The False Claims Act is a civil law enforceable both by the government and by private parties on behalf of the government. A separate law allows the Department of Justice to prosecute fraud as a criminal offence. Because federal health programs are structurally vulnerable to abuse, Congress continues to increase penalties for violations of fraud laws. Escobar does not press the point, noting only that the potentially serious consequences of liability for false claims render the law “essentially punitive in nature” and increase the importance of proving knowledge and materiality.

Delict or contract?

Similarly, the judges were not interested in whether implied false certification under the False Claims Act should be treated as breach of contract or tort. During oral argument, the attorney for Universal Health Services had repeatedly warned the Court of the dangers of applying (lower) standards of contract law while weighing (higher) penalties in tort. the Escobar However, the opinion also cites the law of contract and the law of torts in support of its conclusion that fraud under the False Claims Act should be interpreted within the meaning of the common law.

Payment or settlement?

Historically, states regulated health and safety as part of their general policing powers. Federal influence over health care has been achieved primarily through requirements imposed on individuals and organizations receiving payments under Medicare and Medicaid. Instead of basing liability for material noncompliance on whether the rule violated qualified as a federal condition of payment, federal condition of participation, or state law, Escobar reasonably asks whether the defendant knew that his non-compliance would be material to a purchaser of the services for which he was claiming payment. In contrast, the court-rejected standards seem less fair to government contractors by continually attempting Medicare and Medicaid to adopt more, even insignificant, rules and label them all as payment terms generating potential liability under the False Claims Act.

Quality or quantity?

In various legal contexts, including matters under the Employees Retirement Income Security Act (ERISA) and the Emergency Medical Treatment and Active Labor Act (EMTALA), the Supreme Court has sought to avoid federalizing medical malpractice claims and subjecting federal judges to an avalanche of disputes previously heard in state courts. Cases involving the False Claims Act suffered the same fate, with lower courts finding that the law does not prohibit charging for poor quality care.
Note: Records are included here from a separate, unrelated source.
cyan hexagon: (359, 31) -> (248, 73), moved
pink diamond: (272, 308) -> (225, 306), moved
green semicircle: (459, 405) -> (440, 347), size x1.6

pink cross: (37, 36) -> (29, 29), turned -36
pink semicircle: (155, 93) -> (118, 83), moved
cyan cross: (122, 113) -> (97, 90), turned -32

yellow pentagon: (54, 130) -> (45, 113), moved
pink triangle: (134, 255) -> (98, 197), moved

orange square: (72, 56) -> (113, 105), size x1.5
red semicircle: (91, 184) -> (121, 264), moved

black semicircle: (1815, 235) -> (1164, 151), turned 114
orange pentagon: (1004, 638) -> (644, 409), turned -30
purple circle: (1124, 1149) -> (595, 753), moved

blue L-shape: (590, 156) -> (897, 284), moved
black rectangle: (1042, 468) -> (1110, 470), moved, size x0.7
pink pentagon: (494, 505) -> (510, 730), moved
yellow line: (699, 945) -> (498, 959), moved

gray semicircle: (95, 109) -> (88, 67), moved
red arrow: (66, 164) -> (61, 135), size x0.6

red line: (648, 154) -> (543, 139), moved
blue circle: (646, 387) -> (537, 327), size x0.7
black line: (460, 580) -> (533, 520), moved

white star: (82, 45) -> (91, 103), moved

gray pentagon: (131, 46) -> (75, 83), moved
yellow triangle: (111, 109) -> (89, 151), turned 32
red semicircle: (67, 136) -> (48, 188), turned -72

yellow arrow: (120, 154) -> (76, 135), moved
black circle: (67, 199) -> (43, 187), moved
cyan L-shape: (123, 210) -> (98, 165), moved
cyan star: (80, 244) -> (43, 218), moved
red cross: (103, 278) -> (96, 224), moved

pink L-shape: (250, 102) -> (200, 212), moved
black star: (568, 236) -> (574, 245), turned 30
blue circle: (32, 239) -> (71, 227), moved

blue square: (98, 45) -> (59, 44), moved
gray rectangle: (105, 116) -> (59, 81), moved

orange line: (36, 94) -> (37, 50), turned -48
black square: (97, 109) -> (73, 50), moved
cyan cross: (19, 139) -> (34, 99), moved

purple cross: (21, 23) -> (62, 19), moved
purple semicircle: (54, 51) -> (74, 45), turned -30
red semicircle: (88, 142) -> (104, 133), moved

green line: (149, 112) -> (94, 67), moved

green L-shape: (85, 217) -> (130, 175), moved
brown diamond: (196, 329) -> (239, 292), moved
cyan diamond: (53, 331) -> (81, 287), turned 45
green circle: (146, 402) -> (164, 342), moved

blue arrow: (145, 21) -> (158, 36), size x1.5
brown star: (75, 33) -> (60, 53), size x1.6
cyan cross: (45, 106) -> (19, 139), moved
In Escobarhowever, Judge Thomas is content with the caveat that “[t]his case centers on allegations of fraud, not medical malpractice,” even though determining the adequacy of supervision resembles setting the standard of care in a malpractice case. The Court also does not mention any other legal theories the family may have held in relation to their daughter’s death.

In sum, the Escobar The decision is an exercise in both common law and common sense by a now balanced Court whose previous majority had more often emphasized statutory primacy, textualism and ideological purity. The plaintiffs and their lawyers should prevail in pretrial detention, with the possibility of recovering a high percentage of the accumulated fines and treble damages not only for the care provided to their daughter by unqualified personnel, but also for the care provided to other patients. Given the facts of the case as we know them, this seems like a fair outcome. Whether that creates reasonable incentives for other health care providers and potential litigants will be a question for Congress.